## ABOUT THIS EXERCISE:
Copy every line of the data in which the word "KiCad" occurs.

## AVAILABLE DATA:
Start of Block

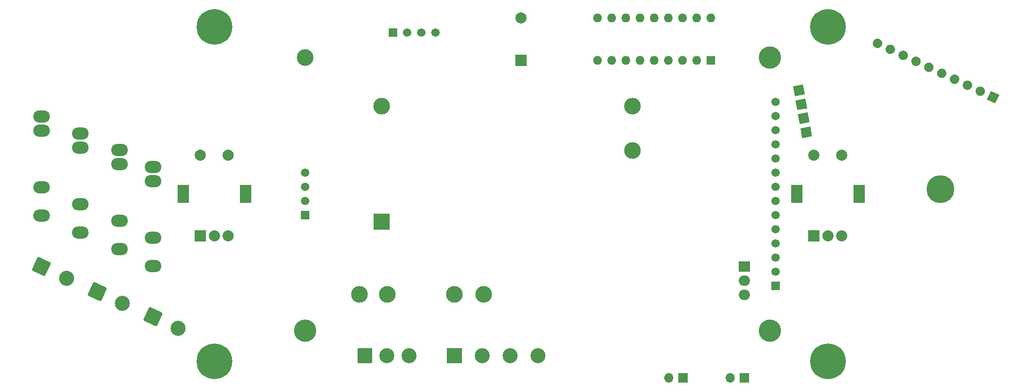
<source format=gbr>
G04 #@! TF.GenerationSoftware,KiCad,Pcbnew,5.1.9-73d0e3b20d~88~ubuntu20.04.1*
G04 #@! TF.CreationDate,2021-01-19T15:00:29+09:00*
G04 #@! TF.ProjectId,ESP32DUALDIAL,45535033-3244-4554-914c-4449414c2e6b,rev?*
G04 #@! TF.SameCoordinates,Original*
G04 #@! TF.FileFunction,Soldermask,Bot*
G04 #@! TF.FilePolarity,Negative*
%FSLAX46Y46*%
G04 Gerber Fmt 4.6, Leading zero omitted, Abs format (unit mm)*
G04 Created by KiCad (PCBNEW 5.1.9-73d0e3b20d~88~ubuntu20.04.1) date 2021-01-19 15:00:29*
%MOMM*%
%LPD*%
G01*
G04 APERTURE LIST*
%ADD10R,1.500000X1.500000*%
%ADD11C,1.500000*%
%ADD12C,4.000000*%
%ADD13C,3.000000*%
%ADD14R,2.000000X2.000000*%
%ADD15C,2.000000*%
%ADD16O,1.700000X1.700000*%
%ADD17R,1.700000X1.700000*%
%ADD18R,3.000000X3.000000*%
%ADD19R,2.000000X1.905000*%
%ADD20O,2.000000X1.905000*%
%ADD21R,2.000000X3.200000*%
%ADD22C,5.000000*%
%ADD23C,0.100000*%
%ADD24C,6.400000*%
%ADD25R,1.600000X1.600000*%
%ADD26O,1.600000X1.600000*%
%ADD27O,3.000000X2.200000*%
%ADD28R,2.700000X2.700000*%
%ADD29C,2.700000*%
G04 APERTURE END LIST*
D10*
X160600000Y-126501000D03*
D11*
X160600000Y-123961000D03*
X160600000Y-121421000D03*
X160600000Y-118881000D03*
X160600000Y-116341000D03*
X160600000Y-113801000D03*
X160600000Y-111261000D03*
X160600000Y-108721000D03*
X160600000Y-106181000D03*
D12*
X159600000Y-134500000D03*
X159600000Y-85500000D03*
X76300000Y-134500000D03*
D13*
X76300000Y-85500000D03*
D11*
X160600000Y-98561000D03*
X160600000Y-101101000D03*
X160600000Y-103641000D03*
X160600000Y-96021000D03*
X160600000Y-93481000D03*
X76300000Y-111261000D03*
D10*
X76300000Y-113801000D03*
D11*
X76300000Y-108721000D03*
X76300000Y-106181000D03*
D14*
X115000000Y-86000000D03*
D15*
X115000000Y-78400000D03*
D16*
X141460000Y-143000000D03*
D17*
X144000000Y-143000000D03*
X155000000Y-143000000D03*
D16*
X152460000Y-143000000D03*
D13*
X135000000Y-94200000D03*
X90000000Y-94200000D03*
X135000000Y-102200000D03*
D18*
X90000000Y-115000000D03*
D19*
X155000000Y-123000000D03*
D20*
X155000000Y-125540000D03*
X155000000Y-128080000D03*
D15*
X172500000Y-103000000D03*
X167500000Y-103000000D03*
D21*
X175600000Y-110000000D03*
X164400000Y-110000000D03*
D15*
X172500000Y-117500000D03*
X170000000Y-117500000D03*
D14*
X167500000Y-117500000D03*
X57500000Y-117500000D03*
D15*
X60000000Y-117500000D03*
X62500000Y-117500000D03*
D21*
X54400000Y-110000000D03*
X65600000Y-110000000D03*
D15*
X57500000Y-103000000D03*
X62500000Y-103000000D03*
D22*
X190192723Y-109149716D03*
D10*
X92000000Y-81000000D03*
D11*
X94540000Y-81000000D03*
X97080000Y-81000000D03*
X99620000Y-81000000D03*
G36*
G01*
X178526622Y-83721852D02*
X178526622Y-83721852D01*
G75*
G02*
X178115486Y-82592264I359226J770362D01*
G01*
X178115486Y-82592264D01*
G75*
G02*
X179245074Y-82181128I770362J-359226D01*
G01*
X179245074Y-82181128D01*
G75*
G02*
X179656210Y-83310716I-359226J-770362D01*
G01*
X179656210Y-83310716D01*
G75*
G02*
X178526622Y-83721852I-770362J359226D01*
G01*
G37*
G36*
G01*
X180828644Y-84795302D02*
X180828644Y-84795302D01*
G75*
G02*
X180417508Y-83665714I359226J770362D01*
G01*
X180417508Y-83665714D01*
G75*
G02*
X181547096Y-83254578I770362J-359226D01*
G01*
X181547096Y-83254578D01*
G75*
G02*
X181958232Y-84384166I-359226J-770362D01*
G01*
X181958232Y-84384166D01*
G75*
G02*
X180828644Y-84795302I-770362J359226D01*
G01*
G37*
G36*
G01*
X183130666Y-85868752D02*
X183130666Y-85868752D01*
G75*
G02*
X182719530Y-84739164I359226J770362D01*
G01*
X182719530Y-84739164D01*
G75*
G02*
X183849118Y-84328028I770362J-359226D01*
G01*
X183849118Y-84328028D01*
G75*
G02*
X184260254Y-85457616I-359226J-770362D01*
G01*
X184260254Y-85457616D01*
G75*
G02*
X183130666Y-85868752I-770362J359226D01*
G01*
G37*
G36*
G01*
X185432687Y-86942203D02*
X185432687Y-86942203D01*
G75*
G02*
X185021551Y-85812615I359226J770362D01*
G01*
X185021551Y-85812615D01*
G75*
G02*
X186151139Y-85401479I770362J-359226D01*
G01*
X186151139Y-85401479D01*
G75*
G02*
X186562275Y-86531067I-359226J-770362D01*
G01*
X186562275Y-86531067D01*
G75*
G02*
X185432687Y-86942203I-770362J359226D01*
G01*
G37*
G36*
G01*
X187734709Y-88015653D02*
X187734709Y-88015653D01*
G75*
G02*
X187323573Y-86886065I359226J770362D01*
G01*
X187323573Y-86886065D01*
G75*
G02*
X188453161Y-86474929I770362J-359226D01*
G01*
X188453161Y-86474929D01*
G75*
G02*
X188864297Y-87604517I-359226J-770362D01*
G01*
X188864297Y-87604517D01*
G75*
G02*
X187734709Y-88015653I-770362J359226D01*
G01*
G37*
G36*
G01*
X190036731Y-89089103D02*
X190036731Y-89089103D01*
G75*
G02*
X189625595Y-87959515I359226J770362D01*
G01*
X189625595Y-87959515D01*
G75*
G02*
X190755183Y-87548379I770362J-359226D01*
G01*
X190755183Y-87548379D01*
G75*
G02*
X191166319Y-88677967I-359226J-770362D01*
G01*
X191166319Y-88677967D01*
G75*
G02*
X190036731Y-89089103I-770362J359226D01*
G01*
G37*
G36*
G01*
X192338753Y-90162554D02*
X192338753Y-90162554D01*
G75*
G02*
X191927617Y-89032966I359226J770362D01*
G01*
X191927617Y-89032966D01*
G75*
G02*
X193057205Y-88621830I770362J-359226D01*
G01*
X193057205Y-88621830D01*
G75*
G02*
X193468341Y-89751418I-359226J-770362D01*
G01*
X193468341Y-89751418D01*
G75*
G02*
X192338753Y-90162554I-770362J359226D01*
G01*
G37*
G36*
G01*
X194640774Y-91236004D02*
X194640774Y-91236004D01*
G75*
G02*
X194229638Y-90106416I359226J770362D01*
G01*
X194229638Y-90106416D01*
G75*
G02*
X195359226Y-89695280I770362J-359226D01*
G01*
X195359226Y-89695280D01*
G75*
G02*
X195770362Y-90824868I-359226J-770362D01*
G01*
X195770362Y-90824868D01*
G75*
G02*
X194640774Y-91236004I-770362J359226D01*
G01*
G37*
G36*
G01*
X196942796Y-92309455D02*
X196942796Y-92309455D01*
G75*
G02*
X196531660Y-91179867I359226J770362D01*
G01*
X196531660Y-91179867D01*
G75*
G02*
X197661248Y-90768731I770362J-359226D01*
G01*
X197661248Y-90768731D01*
G75*
G02*
X198072384Y-91898319I-359226J-770362D01*
G01*
X198072384Y-91898319D01*
G75*
G02*
X196942796Y-92309455I-770362J359226D01*
G01*
G37*
D23*
G36*
X200015180Y-93742130D02*
G01*
X198474457Y-93023679D01*
X199192908Y-91482956D01*
X200733631Y-92201407D01*
X200015180Y-93742130D01*
G37*
D24*
X60000000Y-140000000D03*
X170000000Y-80000000D03*
X170000000Y-140000000D03*
X60000000Y-80000000D03*
D25*
X149000000Y-86000000D03*
D26*
X128680000Y-78380000D03*
X146460000Y-86000000D03*
X131220000Y-78380000D03*
X143920000Y-86000000D03*
X133760000Y-78380000D03*
X141380000Y-86000000D03*
X136300000Y-78380000D03*
X138840000Y-86000000D03*
X138840000Y-78380000D03*
X136300000Y-86000000D03*
X141380000Y-78380000D03*
X133760000Y-86000000D03*
X143920000Y-78380000D03*
X131220000Y-86000000D03*
X146460000Y-78380000D03*
X128680000Y-86000000D03*
X149000000Y-78380000D03*
D27*
X49000000Y-122880000D03*
X49000000Y-117800000D03*
X49000000Y-107640000D03*
X49000000Y-105100000D03*
X43000000Y-102100000D03*
X43000000Y-104640000D03*
X43000000Y-114800000D03*
X43000000Y-119880000D03*
X36000000Y-99100000D03*
X36000000Y-101640000D03*
X36000000Y-111800000D03*
X36000000Y-116880000D03*
X29000000Y-113880000D03*
X29000000Y-108800000D03*
X29000000Y-98640000D03*
X29000000Y-96100000D03*
D23*
G36*
X166836703Y-97853240D02*
G01*
X167149269Y-99625894D01*
X165376615Y-99938460D01*
X165064049Y-98165806D01*
X166836703Y-97853240D01*
G37*
G36*
X166395636Y-95351828D02*
G01*
X166708202Y-97124482D01*
X164935548Y-97437048D01*
X164622982Y-95664394D01*
X166395636Y-95351828D01*
G37*
G36*
X165954570Y-92850416D02*
G01*
X166267136Y-94623070D01*
X164494482Y-94935636D01*
X164181916Y-93162982D01*
X165954570Y-92850416D01*
G37*
G36*
X165513504Y-90349005D02*
G01*
X165826070Y-92121659D01*
X164053416Y-92434225D01*
X163740850Y-90661571D01*
X165513504Y-90349005D01*
G37*
D13*
X86000000Y-128000000D03*
X108300000Y-128000000D03*
X91000000Y-128000000D03*
X103000000Y-128000000D03*
D28*
X103000000Y-139000000D03*
D29*
X108000000Y-139000000D03*
X113000000Y-139000000D03*
X118000000Y-139000000D03*
G36*
G01*
X85650000Y-140099999D02*
X85650000Y-137900001D01*
G75*
G02*
X85900001Y-137650000I250001J0D01*
G01*
X88099999Y-137650000D01*
G75*
G02*
X88350000Y-137900001I0J-250001D01*
G01*
X88350000Y-140099999D01*
G75*
G02*
X88099999Y-140350000I-250001J0D01*
G01*
X85900001Y-140350000D01*
G75*
G02*
X85650000Y-140099999I0J250001D01*
G01*
G37*
X90960000Y-139000000D03*
X94920000Y-139000000D03*
G36*
G01*
X47311605Y-132426403D02*
X48241364Y-130432528D01*
G75*
G02*
X48573597Y-130311605I226578J-105655D01*
G01*
X50567472Y-131241364D01*
G75*
G02*
X50688395Y-131573597I-105655J-226578D01*
G01*
X49758636Y-133567472D01*
G75*
G02*
X49426403Y-133688395I-226578J105655D01*
G01*
X47432528Y-132758636D01*
G75*
G02*
X47311605Y-132426403I105655J226578D01*
G01*
G37*
X53531539Y-134113091D03*
G36*
G01*
X37311605Y-127926403D02*
X38241364Y-125932528D01*
G75*
G02*
X38573597Y-125811605I226578J-105655D01*
G01*
X40567472Y-126741364D01*
G75*
G02*
X40688395Y-127073597I-105655J-226578D01*
G01*
X39758636Y-129067472D01*
G75*
G02*
X39426403Y-129188395I-226578J105655D01*
G01*
X37432528Y-128258636D01*
G75*
G02*
X37311605Y-127926403I105655J226578D01*
G01*
G37*
X43531539Y-129613091D03*
G36*
G01*
X27311605Y-123426403D02*
X28241364Y-121432528D01*
G75*
G02*
X28573597Y-121311605I226578J-105655D01*
G01*
X30567472Y-122241364D01*
G75*
G02*
X30688395Y-122573597I-105655J-226578D01*
G01*
X29758636Y-124567472D01*
G75*
G02*
X29426403Y-124688395I-226578J105655D01*
G01*
X27432528Y-123758636D01*
G75*
G02*
X27311605Y-123426403I105655J226578D01*
G01*
G37*
X33531539Y-125113091D03*
M02*

</source>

End of Block

## TASK ANSWER:
G04 #@! TF.GenerationSoftware,KiCad,Pcbnew,5.1.9-73d0e3b20d~88~ubuntu20.04.1*
G04 Created by KiCad (PCBNEW 5.1.9-73d0e3b20d~88~ubuntu20.04.1) date 2021-01-19 15:00:29*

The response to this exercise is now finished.